Mrs Cooper praised the valuable service the book Fifty Shades of Grey has done our society: ‘Porn was terribly out of fashion before that book came out… I am delighted that it’s giving a new lease of life to the genre.’

‘Women,’ according to her, ‘don’t want to have sex any more’ as they are ‘suffering from low libidos’. Could’ve fooled me.

Walking past an overcrowded London pub or night club in the evening, I’m often regaled with the sight of young couples (sometimes triples or quadruples) indulging in what they call ‘snogging’ and what in the past was called ‘heavy petting’. Usually they stop just short of what in Mrs Cooper’s favourite genre is called ‘full pen’, but if there’s a park nearby, its benches do see the sort of action she thinks ought to be described in excruciating detail for our delectation.

‘Ours is now a terribly undersexed society,’ complains Jilly, a problem that she believes could be remedied by a wider spread of pornography. Well, all knowledge is comparative, if you believe Aristotle. Our society at large may indeed be undersexed as compared to Sodom, though perhaps not to Dorking. Yet any Victorian or Edwardian, resurrected to find himself in today’s Britain, would probably feel Sodom and Gomorrah had nothing on today’s London or Cardiff.
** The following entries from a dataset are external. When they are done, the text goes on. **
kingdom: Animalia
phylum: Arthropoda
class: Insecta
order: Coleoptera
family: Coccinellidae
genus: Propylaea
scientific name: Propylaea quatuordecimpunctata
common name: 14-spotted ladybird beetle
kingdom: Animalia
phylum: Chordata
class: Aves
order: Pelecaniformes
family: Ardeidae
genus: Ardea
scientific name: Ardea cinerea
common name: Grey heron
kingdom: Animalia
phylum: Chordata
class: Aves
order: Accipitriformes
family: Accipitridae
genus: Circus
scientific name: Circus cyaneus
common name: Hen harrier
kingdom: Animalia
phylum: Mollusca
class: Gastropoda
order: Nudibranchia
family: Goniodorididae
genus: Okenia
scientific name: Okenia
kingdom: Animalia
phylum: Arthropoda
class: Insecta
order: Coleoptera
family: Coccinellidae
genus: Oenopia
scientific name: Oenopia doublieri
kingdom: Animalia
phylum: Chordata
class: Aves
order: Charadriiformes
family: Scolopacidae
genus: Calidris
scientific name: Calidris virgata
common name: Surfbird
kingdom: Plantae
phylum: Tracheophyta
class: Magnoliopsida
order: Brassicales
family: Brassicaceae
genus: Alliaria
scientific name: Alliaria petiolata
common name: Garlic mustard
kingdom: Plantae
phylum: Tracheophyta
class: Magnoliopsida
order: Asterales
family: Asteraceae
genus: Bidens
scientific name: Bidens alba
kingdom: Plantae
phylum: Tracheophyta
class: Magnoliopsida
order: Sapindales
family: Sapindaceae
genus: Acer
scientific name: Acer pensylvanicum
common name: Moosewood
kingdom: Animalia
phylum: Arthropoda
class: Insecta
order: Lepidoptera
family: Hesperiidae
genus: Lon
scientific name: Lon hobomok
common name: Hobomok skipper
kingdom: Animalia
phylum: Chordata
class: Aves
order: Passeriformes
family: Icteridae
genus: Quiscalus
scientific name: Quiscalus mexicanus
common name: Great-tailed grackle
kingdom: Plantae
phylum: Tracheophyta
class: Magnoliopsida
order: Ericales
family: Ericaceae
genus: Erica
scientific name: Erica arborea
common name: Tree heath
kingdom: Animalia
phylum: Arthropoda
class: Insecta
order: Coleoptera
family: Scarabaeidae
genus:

Our cities are full of drunk, practically unclad girls trying to pick up men in ways that make normal people blush. A man screaming ‘Fancy a shag?’ at a female passer-by could be arrested for sexual harassment. Reaching for a strange woman’s genitals or even buttocks in a public place could in some quarters be classified as assault. Yet this kind of behaviour, especially on a Friday or Saturday night, is increasingly becoming the norm for our ‘undersexed’ women ‘suffering from low libidos’. You may think I’m exaggerating, but that only proves you don’t live in Britain. Those who do wouldn’t contest my observation.

But let’s assume for the sake of argument that Mrs Cooper is correct in her diagnosis, and British women don’t do sex any longer. A Freudian could perhaps suggest that their public spectacles are merely overcompensation for a serious amorous deficit in their lives. If that’s indeed the disease, is pornography really the treatment?

By Jilly’s own admission, Fifty Shades of Grey is ‘quite poorly written’. It’s almost embarrassing to have to make this point to a professional writer, but all porn is poorly written by definition. If it’s well-written, it isn’t porn. Great poets, from Aretino to Pushkin, have written erotic verse. Great writers, from Rabelais to Joyce, have written erotic novels. Great film-makers, from Fellini to Bergman, have shot sex scenes. All of them pursued artistic ends, and no one other than a tasteless prude would describe their work as pornographic.

What Jilly’s geriatric heart yearns for is something else. She wants our women to be sexually aroused by words like ‘glistening’, ‘throbbing’ and ‘thrusting’ jammed densely into every other sentence. I’ve got news for Mrs Cooper: they won’t be. And if, as a result of some congenital psychiatric defect, they are the kind of women who would find such trash stimulating, then they’re better off deprived of it. Who knows, they might get frisky and procreate as a result, producing others in their own image.

It would be tedious to go into the multiple ways in which society suffers from a surfeit of porn assaulting our senses at very corner. My problem with it is mainly aesthetic – nothing so crude ought to be in the public domain. That someone would think there isn’t enough porn should make one question his mental health. Or her mental health, in this case.